## Set exercise A
The passage below, on the ngram viewer's "English fiction" corpus, says why the writer is grateful the corpus was made available. Explain that reason in one to three sentences.
## Set exercise B
According to the passage below on the ngram viewer's "English fiction" corpus, what does that corpus contain besides some actual fiction?
## Set exercise C
Decide whether each statement agrees with the passage below on the ngram viewer's "English fiction" corpus. Answer yes or no and quote the deciding words.
(i) The culturomics team uses the fiction corpus in the main text of its paper.
(ii) Matt Jockers was the first to point out that the "English fiction" label may be ambiguous.
(iii) For most purposes, the writer intends to use the main English corpus.

## Provided passage

■ ■ ■ ■ ■ ■ ■

On other topics, though, it may be necessary for scientists to learn a bit more about the way humanists think. For instance, one of the corpora included in the ngram viewer is labeled “English fiction.” Matt Jockers was the first to point out that this is potentially ambiguous. I assumed that it contained mostly novels and short stories, since that’s how we use the word in the humanities, but prompted by Matt’s skepticism, I wrote the culturomics team to inquire. Yesterday in the FAQ they answered my question, and it turns out that Matt’s skepticism was well founded.
 

Crucially, it’s not just actual works of fiction! The English fiction corpus contains some fiction and lots of fiction-associated work, like commentary and criticism. We created the fiction corpus as an experiment meant to explore the notion of creating a subject-specific corpus. We don’t actually use it in the main text of our paper because the experiment isn’t very far along. Even so, a thoughtful data analyst can do interesting things with this corpus, for instance by comparing it to the results for English as a whole.

Humanists are going to find that an eye-opening paragraph. This conception of fiction is radically different from the way we usually understand fiction — as a genre. Instead, the culturomics team has constructed a corpus based on fiction as a subject category; or perhaps it would be better to say that they have combined the two conceptions. I can say pretty confidently that no humanist will want to rely on the corpus of “English fiction” to make claims about fiction; it represents something new and anomalous.

On the other hand, I have to say that I’m personally grateful that the culturomics team made this corpus available — not because it tells me much about fiction, but because it tells me something about what happens when you try to hold “subject designations” constant across time instead of allowing the relative proportions of books in different subjects to fluctuate as they actually did in publishing history. I think they’re right that this is a useful point of comparison, although at the moment the corpus is labeled in a potentially misleading way.

In general, though, I’m going to use the main English corpus, which is easier to interpret. The lack of metadata is still a problem here, but this corpus seems to represent university library collections more fully than any other dataset I have access to. While sheer scale is a crude criterion of representativeness, for some questions it’s the useful one.

■ ■ ■ ■ ■ ■ ■

## Data section

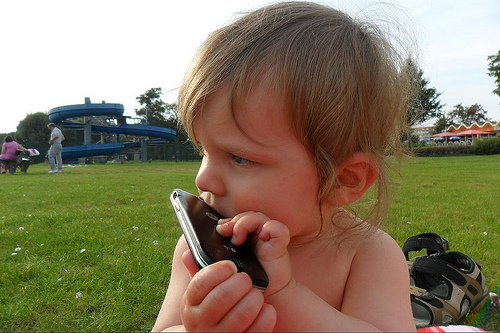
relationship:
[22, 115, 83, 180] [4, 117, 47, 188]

■ ■ ■ ■ ■ ■ ■

## Written response A
The writer is grateful because the corpus shows what happens when "subject designations" are held constant across time. It does not let the relative proportions of books in different subjects fluctuate as they actually did in publishing history. The writer values it for that reason, not for what it reveals about fiction.

## Written response B
Lots of fiction-associated work, such as commentary and criticism.

## Written response C
(i) No: "We don’t actually use it in the main text of our paper"
(ii) Yes: "Matt Jockers was the first to point out that this is potentially ambiguous."
(iii) Yes: "In general, though, I’m going to use the main English corpus"